Frankie pulled one of the bracelets out. It was a thin silver cuff, with MAJ ROBERT WELCH 1–16–1967 engraved on it.

“We’re a student organization,” one of the kids said. “We’re raising money. We work with the League of POW/MIA Families. It’s a new organization.”

“League of Families?” Frankie asked.

“Navy wives, mostly, fighting to bring their husbands home. There’s a fundraiser in town next week, if you’d like to join the effort. Here’s a flyer. They need donations.”

Frankie took the flyer, handed the guy ten dollars, and put the bracelet on.
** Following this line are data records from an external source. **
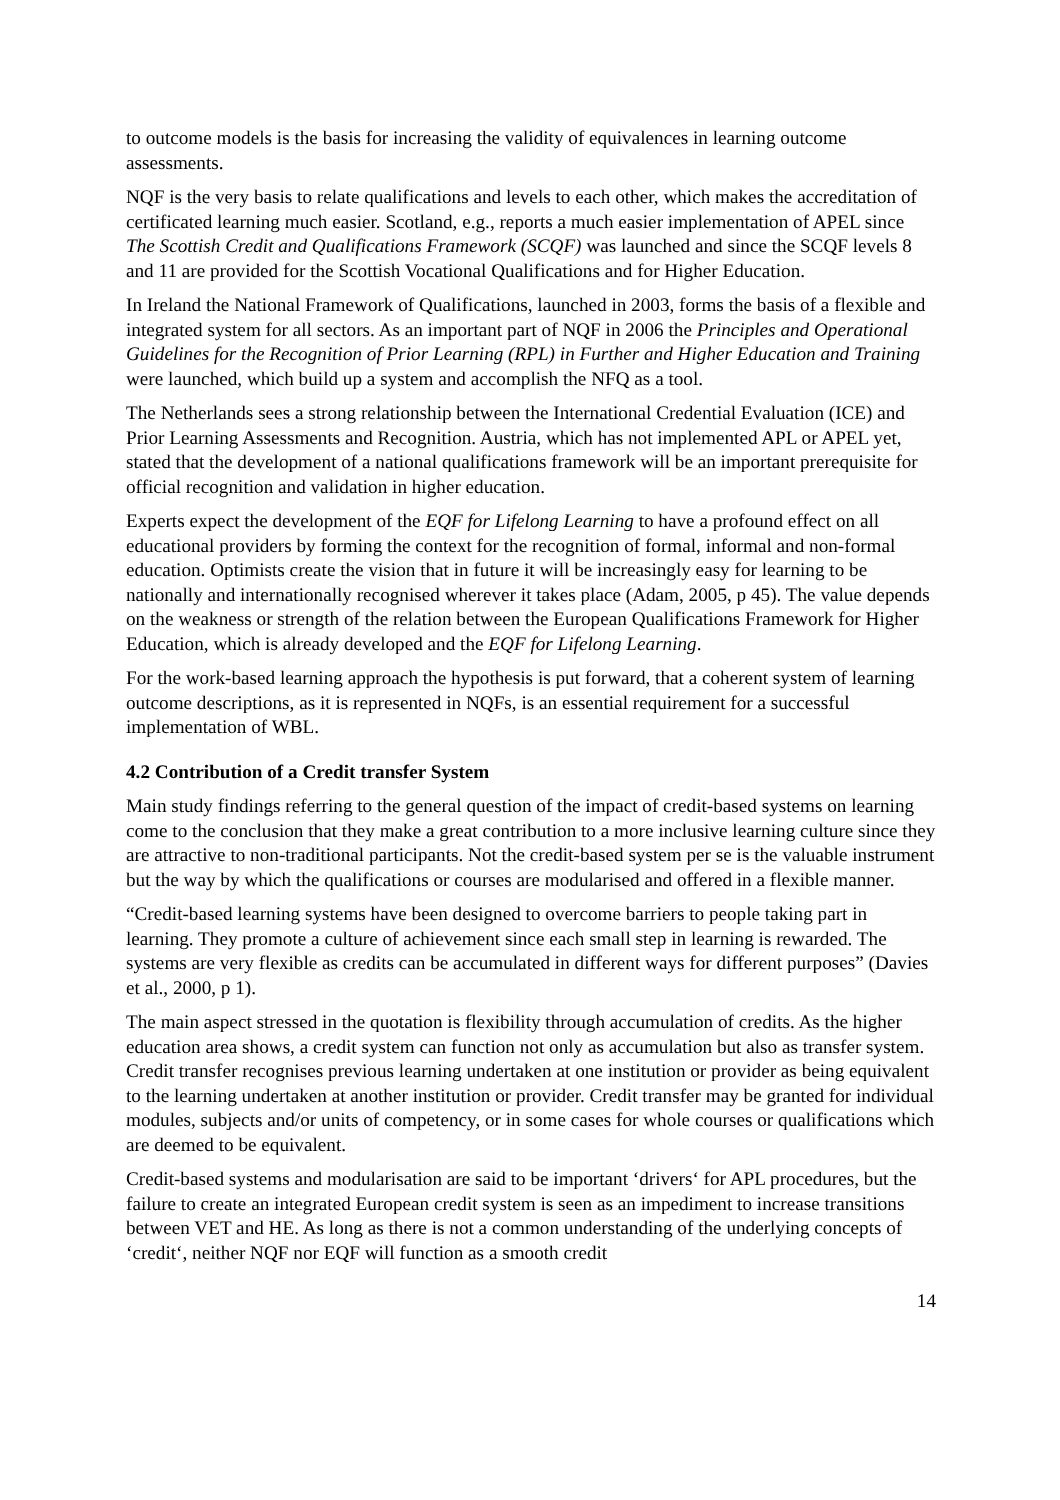to outcome models is the basis for increasing the validity of equivalences in learning outcome assessments.
NQF is the very basis to relate qualifications and levels to each other, which makes the ac­creditation of certificated learning much easier. Scotland, e.g., reports a much easier imple­mentation of APEL since The Scottish Credit and Qualifications Framework (SCQF) was launched and since the SCQF levels 8 and 11 are provided for the Scottish Vocational Quali­fications and for Higher Education.
In Ireland the National Framework of Qualifications, launched in 2003, forms the basis of a flexible and integrated system for all sectors. As an important part of NQF in 2006 the Princi­ples and Operational Guidelines for the Recognition of Prior Learning (RPL) in Further and Higher Education and Training were launched, which build up a system and accomplish the NFQ as a tool.
The Netherlands sees a strong relationship between the International Credential Evaluation (ICE) and Prior Learning Assessments and Recognition. Austria, which has not implemented APL or APEL yet, stated that the development of a national qualifications framework will be an important prerequisite for official recognition and validation in higher education.
Experts expect the development of the EQF for Lifelong Learning to have a profound effect on all educational providers by forming the context for the recognition of formal, informal and non-formal education. Optimists create the vision that in future it will be increasingly easy for learning to be nationally and internationally recognised wherever it takes place (Adam, 2005, p 45). The value depends on the weakness or strength of the relation between the European Qualifications Framework for Higher Education, which is already developed and the EQF for Lifelong Learning.
For the work-based learning approach the hypothesis is put forward, that a coherent system of learning outcome descriptions, as it is represented in NQFs, is an essential requirement for a successful implementation of WBL.
4.2 Contribution of a Credit transfer System
Main study findings referring to the general question of the impact of credit-based systems on learning come to the conclusion that they make a great contribution to a more inclusive learn­ing culture since they are attractive to non-traditional participants. Not the credit-based system per se is the valuable instrument but the way by which the qualifications or courses are modu­larised and offered in a flexible manner.
“Credit-based learning systems have been designed to overcome barriers to people taking part in learning. They promote a culture of achievement since each small step in learning is re­warded. The systems are very flexible as credits can be accumulated in different ways for different purposes” (Davies et al., 2000, p 1).
The main aspect stressed in the quotation is flexibility through accumulation of credits. As the higher education area shows, a credit system can function not only as accumulation but also as transfer system. Credit transfer recognises previous learning undertaken at one institution or provider as being equivalent to the learning undertaken at another institution or provider. Credit transfer may be granted for individual modules, subjects and/or units of competency, or in some cases for whole courses or qualifications which are deemed to be equivalent.
Credit-based systems and modularisation are said to be important ‘drivers‘ for APL proce­dures, but the failure to create an integrated European credit system is seen as an impediment to increase transitions between VET and HE. As long as there is not a common understanding of the underlying concepts of ‘credit‘, neither NQF nor EQF will function as a smooth credit
14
She and Henry walked to the hotel, passed a worried-looking doorman who seemed ready to stop them, but didn’t. They went downstairs, into the sexy basement bar where it was rumored that much of the country’s governing decisions were made by men drinking martinis. They chose a booth in the back; he ordered a beer, she a gin martini. On the table in front of them, a pair of coasters showed a caricature of President Nixon. Frankie realized her hands were shaking so she lit up a cigarette.

The bartender brought over a small bowl full of homemade potato chips.

She sipped her drink, which helped to ease the slight tremor in her hands. Her eyes still stung, but her vision had cleared. Cigarette smoke wafted between them. Someone in here was smoking a cigar, too.

“Who did you lose to Vietnam?” Henry asked.

She put down her glass. There was something in the way he looked at her, a quiet compassion, maybe, a depth of caring she was unused to. “It’s a long list.”

“A brother?”

“He was the first. Yeah. But … there were … others.”

He said nothing more but didn’t look away. She had a feeling he saw more than most people. The silence became unnerving.

“I was there,” she said in a soft voice, surprising herself with the admission.

“I see the pin,” he said. “Your caduceus. Wings. You’re a nurse. I’ve heard stories about women like you.”

“How? No one talks about the war. No one who was there, anyway.”